Parallel Manager

Overview

The parallel manager is a high level wrapper designed for the parameter sweep tool that allows the use of different parallel paradigms for running parameter sweep in parallel, for example, on a supercomputer, using a unified API. Currently, supported parallel backends include:

  1. MPI

  2. Multiprocessing

  3. Concurrent Futures

  4. Ray Core

Parallel manager was implemented to support different workflows of WaterTAP users and developers while reducing the burden to develop software. In particular, it supports collective operations using the various paradigms. These operations are listed below:

  1. Barrier : Waits until all parallel workers arrive at the same point in code

  2. Gather : Gathers an array or list on one or all parallel workers.

  3. Scatter : Divides up the array or list across all the parallel workers

  4. Broadcast : Sends the array or list to all parallel workers

  5. Reduce : Collects the data from all parallel workers and performs a mathematical operation. The current behavior sums the values from all workers.

Usage

End User

If the user is simply invoking the parameter sweep tool, they only need to specify parallel backend by using the keyword argument parallel_back_end when constructing a parameter sweep object. Valid keyword values are

  1. “MPI” : For use on distributed memory systems such as a cluster or supercomputer. We have run the parameter sweep on 100 compute nodes with 10400 total workers.

  2. “ConcurrentFutures” : For use on shared memory systems (e.g. your workstation) with flow sheets that initialize quickly.

  3. “MultiProcessing” : For use on shared memory systems with flow sheets that take a long time to initialize.

  4. “RayIo” : For distributed memory systems where MPI is not stable, or hybrid computing.

If any other keyword is provided, the parallel manager reverts to serial.
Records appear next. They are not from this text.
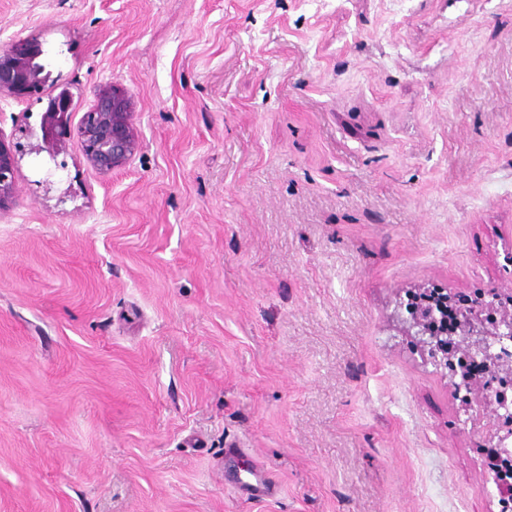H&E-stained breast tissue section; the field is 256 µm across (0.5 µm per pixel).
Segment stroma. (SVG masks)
Wrapping results in <instances>:
<instances>
[{
    "label": "stroma",
    "instance_id": "1",
    "mask_svg": "<svg viewBox=\"0 0 512 512\" xmlns=\"http://www.w3.org/2000/svg\"><path fill=\"white\" fill-rule=\"evenodd\" d=\"M0 512H500L407 291L512 289V0H0ZM113 80L140 139H71ZM275 499L238 484L253 463ZM44 51L35 37H23L0 46V96L24 100L42 92ZM41 132L42 140L47 145L43 148L52 150V153L71 138L70 96L67 91L49 99L41 118ZM15 159L13 151L0 138V212L5 211L15 202Z\"/></svg>",
    "mask_w": 512,
    "mask_h": 512
}]
</instances>
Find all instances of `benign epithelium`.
Instances as JSON below:
<instances>
[{
    "mask_svg": "<svg viewBox=\"0 0 512 512\" xmlns=\"http://www.w3.org/2000/svg\"><path fill=\"white\" fill-rule=\"evenodd\" d=\"M44 51L35 37L0 46V96L24 100L38 96L45 80ZM128 91L108 80L93 88V103L76 130H71L70 96L49 99L41 118L42 140L55 150L77 134L83 153L94 167L110 172L125 166L140 147ZM15 159L0 138V212L15 202ZM415 314L402 320V331L414 337L423 354L451 372L455 393H464L462 407L477 405L491 413L493 425L481 447L500 459L512 460V356L500 347L512 339V291L479 292L454 307L456 330L448 331V295L415 293ZM500 512H512V481L493 471Z\"/></svg>",
    "mask_w": 512,
    "mask_h": 512,
    "instance_id": "7a95c632",
    "label": "benign epithelium"
}]
</instances>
Note that, when using MPI, the end user must still use the mpiexec or mpirun command when executing the parameter sweep from the command line.

Adding Parallel Manager to Your Code

In order to use the parallel manager in your code, you will need to adapt the following statement.

from watertap.tools.parallel.parallel_manager_factory import create_parallel_manager
parallel_manager = create_parallel_manager(
        parallel_manager_class=None,
        number_of_subprocesses=2,
        parallel_back_end="ConcurrentFutures",
    )

The above code return 1 of 5 parallel manager classes. There are currently 5 parallel manager classes:

  1. SingleProcessParallelManager : To enable serial implementation

  2. MPIParallelManager : For MPI

  3. ConcurrentFuturesParallelManager : For python concurrent futures

  4. MultiprocessingParallelManager : For more advanced python multiprocessing

  5. RayIoParallelManager : For using Ray

Alternatively, the user can specify the parameter sweep class directly, for example

from watertap.tools.parallel.single_process_parallel_manager import SingleProcessParallelManager
s_parallel_manager = create_parallel_manager(
        parallel_manager_class=SingleProcessParallelManager,
        number_of_subprocesses=1,
    )

Each of the parallel manager classes inherits from the base ParallelManager class and defines the abstract methods. The methods can be found in the class documentation below.

Adding Features to the Parallel Manager

An advanced user may add features as necessary to the parallel manager. We ask that they follow appropriate code development practices and include testing and documentation. A lot of features are currently missing from the parallel manager that limits its wider use. We encourage developers to make PRs to the parallel manager.